The various ways innovation can be killed off achieves only one goal, to prevent us from doing things smarter. In 1994 the Department of Finance issued a statement aimed to clarify working smarter. In 2014 the Australian Government again said: We need to work smarter. What does smarter mean? You could take the view it is a balancing term where working smarter is a term that illustrates the rigor and complexity of the English language. Smarter used this way works equally well in arts, literacy, and performance tasks. However, what if it were used as a verb as an irritating means to stop something innovative?
The US gives us a good example of this where the legal challenge to a regulator that issued a rule for good and smart behaviour needed to be defended because it balanced the demand supply equation and that disrupted business as usual. This example was blogged by Joel Eisen: D.C. Circuit Vacates FERC Smart Grid “Demand Response” Rule.
“Joel B. Eisen is Professor of Law and Austin Owen Research Fellow at University of Richmond School of Law. His scholarly work is available here.
Last Friday (May 23), in Electric Power Supply Association v. FERC, a D.C. Circuit panel split 2-1 and vacated Order 745, a Federal Energy Regulatory Commission (FERC) rule designed to promote “demand response” (DR). DR is a rapidly growing and valuable means of reducing electricity demand, thereby benefiting consumers and the environment. It is also an important part of the Smart Grid, in which smart meters and devices that communicate with one another and energy service providers can further promote these goals. Indeed, former FERC Chairman Jon Wellinghoff has called DR the Smart Grid’s “killer app.”

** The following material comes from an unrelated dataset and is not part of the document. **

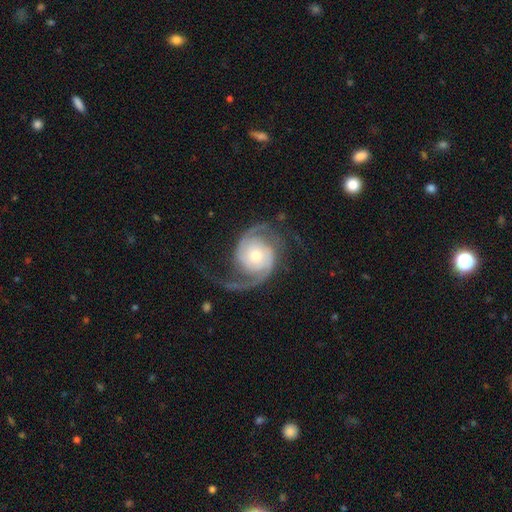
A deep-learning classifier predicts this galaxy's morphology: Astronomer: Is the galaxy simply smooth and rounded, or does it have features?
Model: featured or disk — 90%.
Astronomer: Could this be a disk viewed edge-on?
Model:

The case tested a question of near first impression about the Smart Grid: which level of government regulates it? For now, the D.C. Circuit has held squarely for the states, concluding that DR regulation is a matter of exclusive state jurisdiction. If the decision stands, it will have many adverse implications for federal regulation to advance the Smart Grid and use the wholesale electricity markets to achieve energy reductions and environmental goals.”
What was the argument for the smarter innovation? 1. Directly affects wholesale rates by reducing prices and improving overall market functioning. 2. It has the effect of enabling demand-side resources, as well as supply-side resources, and improves the economic operation of electricity markets. 3. The regulator believed there would be limited Demand Response participation in the markets without encouragement.
The disruption to the smarter solution was achieved by dissention. It was not an issue of being straightforward and sensible, it was that it was competing with the established market and compensated those other than the supply side of the market. The smarter practice affected (can do) the wholesale market in a positive way, but it was “a part of the retail market. It involves retail customers, their decision whether to purchase at retail, and the levels of retail electricity consumption.” The regulator was empowered to regulate practices affecting the wholesale market, not the retail market.
So dear innovators, we have a situation: Working smarter has drawbacks, it can inflict pain, it can wound and be irritating to watch the dissenters argue you have no right expecting a retail outcome where it might affect the wholesale heaven of the established. It does tend to put the perspective on the ‘valley of death’ referred to in commercialization preamble!